- INSTRUCTIONS FOR THE TASK -
To complete the exercise, write out all the data exactly.

- SUPPLIED DATA -

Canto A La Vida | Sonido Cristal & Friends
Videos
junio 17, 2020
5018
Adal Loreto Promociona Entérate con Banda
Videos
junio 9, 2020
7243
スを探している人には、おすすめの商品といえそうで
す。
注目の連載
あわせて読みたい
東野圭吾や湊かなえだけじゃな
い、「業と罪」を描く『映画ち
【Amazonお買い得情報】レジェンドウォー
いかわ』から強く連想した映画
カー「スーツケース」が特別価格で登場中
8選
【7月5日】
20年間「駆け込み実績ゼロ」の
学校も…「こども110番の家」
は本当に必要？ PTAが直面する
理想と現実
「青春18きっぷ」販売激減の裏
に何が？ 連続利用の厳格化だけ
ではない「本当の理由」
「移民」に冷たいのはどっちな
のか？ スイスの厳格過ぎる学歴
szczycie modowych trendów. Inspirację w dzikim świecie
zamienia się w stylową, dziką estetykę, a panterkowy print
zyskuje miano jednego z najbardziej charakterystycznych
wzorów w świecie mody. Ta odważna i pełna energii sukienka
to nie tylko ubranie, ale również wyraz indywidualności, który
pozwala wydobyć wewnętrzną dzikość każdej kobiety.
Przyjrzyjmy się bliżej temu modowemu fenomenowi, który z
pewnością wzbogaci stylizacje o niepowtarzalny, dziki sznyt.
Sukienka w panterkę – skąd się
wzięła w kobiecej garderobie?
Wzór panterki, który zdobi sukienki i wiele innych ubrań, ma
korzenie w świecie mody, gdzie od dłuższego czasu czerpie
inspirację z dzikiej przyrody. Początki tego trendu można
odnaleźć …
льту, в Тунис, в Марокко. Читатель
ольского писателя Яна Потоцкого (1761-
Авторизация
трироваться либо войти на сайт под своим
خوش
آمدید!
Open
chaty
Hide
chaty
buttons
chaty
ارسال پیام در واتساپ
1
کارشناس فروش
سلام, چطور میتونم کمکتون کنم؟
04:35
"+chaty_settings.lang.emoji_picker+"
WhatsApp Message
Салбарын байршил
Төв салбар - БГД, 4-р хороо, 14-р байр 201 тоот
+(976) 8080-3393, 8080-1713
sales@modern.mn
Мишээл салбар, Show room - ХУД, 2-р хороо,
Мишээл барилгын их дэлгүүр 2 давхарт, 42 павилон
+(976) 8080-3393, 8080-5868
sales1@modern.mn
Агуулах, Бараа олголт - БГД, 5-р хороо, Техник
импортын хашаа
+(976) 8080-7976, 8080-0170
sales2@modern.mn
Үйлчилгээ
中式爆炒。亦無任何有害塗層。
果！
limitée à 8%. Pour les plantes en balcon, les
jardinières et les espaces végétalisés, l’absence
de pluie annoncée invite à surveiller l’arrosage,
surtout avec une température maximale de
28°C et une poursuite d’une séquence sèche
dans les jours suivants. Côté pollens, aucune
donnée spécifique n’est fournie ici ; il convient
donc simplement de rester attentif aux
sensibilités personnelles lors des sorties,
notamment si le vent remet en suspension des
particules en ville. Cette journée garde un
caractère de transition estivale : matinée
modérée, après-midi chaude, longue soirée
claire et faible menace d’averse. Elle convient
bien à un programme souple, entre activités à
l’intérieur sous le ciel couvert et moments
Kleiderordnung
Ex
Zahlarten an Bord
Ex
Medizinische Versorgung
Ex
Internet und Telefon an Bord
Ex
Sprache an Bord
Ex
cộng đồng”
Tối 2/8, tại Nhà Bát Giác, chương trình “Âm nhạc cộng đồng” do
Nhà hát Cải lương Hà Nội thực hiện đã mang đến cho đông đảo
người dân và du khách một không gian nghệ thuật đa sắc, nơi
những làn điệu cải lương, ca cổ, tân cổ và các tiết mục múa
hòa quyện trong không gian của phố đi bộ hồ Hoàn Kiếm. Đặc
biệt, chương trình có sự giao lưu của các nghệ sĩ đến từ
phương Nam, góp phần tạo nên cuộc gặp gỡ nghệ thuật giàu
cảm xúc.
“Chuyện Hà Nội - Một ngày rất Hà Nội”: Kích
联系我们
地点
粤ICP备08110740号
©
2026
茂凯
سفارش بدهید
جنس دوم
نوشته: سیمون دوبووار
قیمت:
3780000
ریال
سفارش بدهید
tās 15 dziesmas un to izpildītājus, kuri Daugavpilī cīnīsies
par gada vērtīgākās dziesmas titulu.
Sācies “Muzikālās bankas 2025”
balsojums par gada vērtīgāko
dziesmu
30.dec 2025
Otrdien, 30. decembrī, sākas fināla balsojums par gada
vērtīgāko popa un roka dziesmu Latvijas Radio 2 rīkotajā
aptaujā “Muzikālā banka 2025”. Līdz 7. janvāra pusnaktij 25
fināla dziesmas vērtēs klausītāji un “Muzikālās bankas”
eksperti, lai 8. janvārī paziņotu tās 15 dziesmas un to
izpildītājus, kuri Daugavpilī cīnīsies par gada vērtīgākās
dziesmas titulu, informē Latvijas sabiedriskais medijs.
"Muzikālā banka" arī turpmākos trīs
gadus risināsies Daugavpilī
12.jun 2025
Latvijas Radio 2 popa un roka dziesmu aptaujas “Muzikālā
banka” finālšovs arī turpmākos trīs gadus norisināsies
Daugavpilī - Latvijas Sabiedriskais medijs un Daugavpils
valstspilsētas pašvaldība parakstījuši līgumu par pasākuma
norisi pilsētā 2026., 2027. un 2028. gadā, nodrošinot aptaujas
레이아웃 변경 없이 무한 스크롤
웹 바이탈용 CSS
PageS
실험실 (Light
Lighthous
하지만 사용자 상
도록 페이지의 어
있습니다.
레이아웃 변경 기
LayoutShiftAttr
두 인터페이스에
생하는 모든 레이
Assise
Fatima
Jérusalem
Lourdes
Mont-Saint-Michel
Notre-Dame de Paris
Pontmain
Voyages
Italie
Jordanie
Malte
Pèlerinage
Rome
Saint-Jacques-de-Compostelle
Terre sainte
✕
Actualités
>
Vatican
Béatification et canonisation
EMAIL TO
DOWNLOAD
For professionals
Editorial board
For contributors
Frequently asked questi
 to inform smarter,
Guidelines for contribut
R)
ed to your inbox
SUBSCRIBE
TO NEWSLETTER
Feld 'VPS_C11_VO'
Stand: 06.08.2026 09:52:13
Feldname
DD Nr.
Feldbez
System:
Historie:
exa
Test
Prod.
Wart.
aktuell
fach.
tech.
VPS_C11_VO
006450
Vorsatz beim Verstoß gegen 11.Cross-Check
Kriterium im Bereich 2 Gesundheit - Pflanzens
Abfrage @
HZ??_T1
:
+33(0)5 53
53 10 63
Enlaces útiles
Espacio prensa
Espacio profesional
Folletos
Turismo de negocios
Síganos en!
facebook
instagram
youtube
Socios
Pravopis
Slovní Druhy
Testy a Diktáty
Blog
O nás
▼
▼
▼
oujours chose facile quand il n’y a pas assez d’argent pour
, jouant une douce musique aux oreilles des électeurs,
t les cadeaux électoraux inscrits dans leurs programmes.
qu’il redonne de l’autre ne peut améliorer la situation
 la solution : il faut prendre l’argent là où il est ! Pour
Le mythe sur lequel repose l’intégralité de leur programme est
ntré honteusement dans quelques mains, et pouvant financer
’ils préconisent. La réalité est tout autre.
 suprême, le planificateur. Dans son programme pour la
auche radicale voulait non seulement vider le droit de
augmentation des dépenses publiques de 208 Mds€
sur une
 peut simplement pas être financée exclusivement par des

- RESULT -
Canto A La Vida | Sonido Cristal & Friends
Videos
junio 17, 2020
5018
Adal Loreto Promociona Entérate con Banda
Videos
junio 9, 2020
7243
スを探している人には、おすすめの商品といえそうで
す。
注目の連載
あわせて読みたい
東野圭吾や湊かなえだけじゃな
い、「業と罪」を描く『映画ち
【Amazonお買い得情報】レジェンドウォー
いかわ』から強く連想した映画
カー「スーツケース」が特別価格で登場中
8選
【7月5日】
20年間「駆け込み実績ゼロ」の
学校も…「こども110番の家」
は本当に必要？ PTAが直面する
理想と現実
「青春18きっぷ」販売激減の裏
に何が？ 連続利用の厳格化だけ
ではない「本当の理由」
「移民」に冷たいのはどっちな
のか？ スイスの厳格過ぎる学歴
szczycie modowych trendów. Inspirację w dzikim świecie
zamienia się w stylową, dziką estetykę, a panterkowy print
zyskuje miano jednego z najbardziej charakterystycznych
wzorów w świecie mody. Ta odważna i pełna energii sukienka
to nie tylko ubranie, ale również wyraz indywidualności, który
pozwala wydobyć wewnętrzną dzikość każdej kobiety.
Przyjrzyjmy się bliżej temu modowemu fenomenowi, który z
pewnością wzbogaci stylizacje o niepowtarzalny, dziki sznyt.
Sukienka w panterkę – skąd się
wzięła w kobiecej garderobie?
Wzór panterki, który zdobi sukienki i wiele innych ubrań, ma
korzenie w świecie mody, gdzie od dłuższego czasu czerpie
inspirację z dzikiej przyrody. Początki tego trendu można
odnaleźć …
льту, в Тунис, в Марокко. Читатель
ольского писателя Яна Потоцкого (1761-
Авторизация
трироваться либо войти на сайт под своим
خوش
آمدید!
Open
chaty
Hide
chaty
buttons
chaty
ارسال پیام در واتساپ
1
کارشناس فروش
سلام, چطور میتونم کمکتون کنم؟
04:35
"+chaty_settings.lang.emoji_picker+"
WhatsApp Message
Салбарын байршил
Төв салбар - БГД, 4-р хороо, 14-р байр 201 тоот
+(976) 8080-3393, 8080-1713
sales@modern.mn
Мишээл салбар, Show room - ХУД, 2-р хороо,
Мишээл барилгын их дэлгүүр 2 давхарт, 42 павилон
+(976) 8080-3393, 8080-5868
sales1@modern.mn
Агуулах, Бараа олголт - БГД, 5-р хороо, Техник
импортын хашаа
+(976) 8080-7976, 8080-0170
sales2@modern.mn
Үйлчилгээ
中式爆炒。亦無任何有害塗層。
果！
limitée à 8%. Pour les plantes en balcon, les
jardinières et les espaces végétalisés, l’absence
de pluie annoncée invite à surveiller l’arrosage,
surtout avec une température maximale de
28°C et une poursuite d’une séquence sèche
dans les jours suivants. Côté pollens, aucune
donnée spécifique n’est fournie ici ; il convient
donc simplement de rester attentif aux
sensibilités personnelles lors des sorties,
notamment si le vent remet en suspension des
particules en ville. Cette journée garde un
caractère de transition estivale : matinée
modérée, après-midi chaude, longue soirée
claire et faible menace d’averse. Elle convient
bien à un programme souple, entre activités à
l’intérieur sous le ciel couvert et moments
Kleiderordnung
Ex
Zahlarten an Bord
Ex
Medizinische Versorgung
Ex
Internet und Telefon an Bord
Ex
Sprache an Bord
Ex
cộng đồng”
Tối 2/8, tại Nhà Bát Giác, chương trình “Âm nhạc cộng đồng” do
Nhà hát Cải lương Hà Nội thực hiện đã mang đến cho đông đảo
người dân và du khách một không gian nghệ thuật đa sắc, nơi
những làn điệu cải lương, ca cổ, tân cổ và các tiết mục múa
hòa quyện trong không gian của phố đi bộ hồ Hoàn Kiếm. Đặc
biệt, chương trình có sự giao lưu của các nghệ sĩ đến từ
phương Nam, góp phần tạo nên cuộc gặp gỡ nghệ thuật giàu
cảm xúc.
“Chuyện Hà Nội - Một ngày rất Hà Nội”: Kích
联系我们
地点
粤ICP备08110740号
©
2026
茂凯
سفارش بدهید
جنس دوم
نوشته: سیمون دوبووار
قیمت:
3780000
ریال
سفارش بدهید
tās 15 dziesmas un to izpildītājus, kuri Daugavpilī cīnīsies
par gada vērtīgākās dziesmas titulu.
Sācies “Muzikālās bankas 2025”
balsojums par gada vērtīgāko
dziesmu
30.dec 2025
Otrdien, 30. decembrī, sākas fināla balsojums par gada
vērtīgāko popa un roka dziesmu Latvijas Radio 2 rīkotajā
aptaujā “Muzikālā banka 2025”. Līdz 7. janvāra pusnaktij 25
fināla dziesmas vērtēs klausītāji un “Muzikālās bankas”
eksperti, lai 8. janvārī paziņotu tās 15 dziesmas un to
izpildītājus, kuri Daugavpilī cīnīsies par gada vērtīgākās
dziesmas titulu, informē Latvijas sabiedriskais medijs.
"Muzikālā banka" arī turpmākos trīs
gadus risināsies Daugavpilī
12.jun 2025
Latvijas Radio 2 popa un roka dziesmu aptaujas “Muzikālā
banka” finālšovs arī turpmākos trīs gadus norisināsies
Daugavpilī - Latvijas Sabiedriskais medijs un Daugavpils
valstspilsētas pašvaldība parakstījuši līgumu par pasākuma
norisi pilsētā 2026., 2027. un 2028. gadā, nodrošinot aptaujas
레이아웃 변경 없이 무한 스크롤
웹 바이탈용 CSS
PageS
실험실 (Light
Lighthous
하지만 사용자 상
도록 페이지의 어
있습니다.
레이아웃 변경 기
LayoutShiftAttr
두 인터페이스에
생하는 모든 레이
Assise
Fatima
Jérusalem
Lourdes
Mont-Saint-Michel
Notre-Dame de Paris
Pontmain
Voyages
Italie
Jordanie
Malte
Pèlerinage
Rome
Saint-Jacques-de-Compostelle
Terre sainte
✕
Actualités
>
Vatican
Béatification et canonisation
EMAIL TO
DOWNLOAD
For professionals
Editorial board
For contributors
Frequently asked questi
 to inform smarter,
Guidelines for contribut
R)
ed to your inbox
SUBSCRIBE
TO NEWSLETTER
Feld 'VPS_C11_VO'
Stand: 06.08.2026 09:52:13
Feldname
DD Nr.
Feldbez
System:
Historie:
exa
Test
Prod.
Wart.
aktuell
fach.
tech.
VPS_C11_VO
006450
Vorsatz beim Verstoß gegen 11.Cross-Check
Kriterium im Bereich 2 Gesundheit - Pflanzens
Abfrage @
HZ??_T1
:
+33(0)5 53
53 10 63
Enlaces útiles
Espacio prensa
Espacio profesional
Folletos
Turismo de negocios
Síganos en!
facebook
instagram
youtube
Socios
Pravopis
Slovní Druhy
Testy a Diktáty
Blog
O nás
▼
▼
▼
oujours chose facile quand il n’y a pas assez d’argent pour
, jouant une douce musique aux oreilles des électeurs,
t les cadeaux électoraux inscrits dans leurs programmes.
qu’il redonne de l’autre ne peut améliorer la situation
 la solution : il faut prendre l’argent là où il est ! Pour
Le mythe sur lequel repose l’intégralité de leur programme est
ntré honteusement dans quelques mains, et pouvant financer
’ils préconisent. La réalité est tout autre.
 suprême, le planificateur. Dans son programme pour la
auche radicale voulait non seulement vider le droit de
augmentation des dépenses publiques de 208 Mds€
sur une
 peut simplement pas être financée exclusivement par des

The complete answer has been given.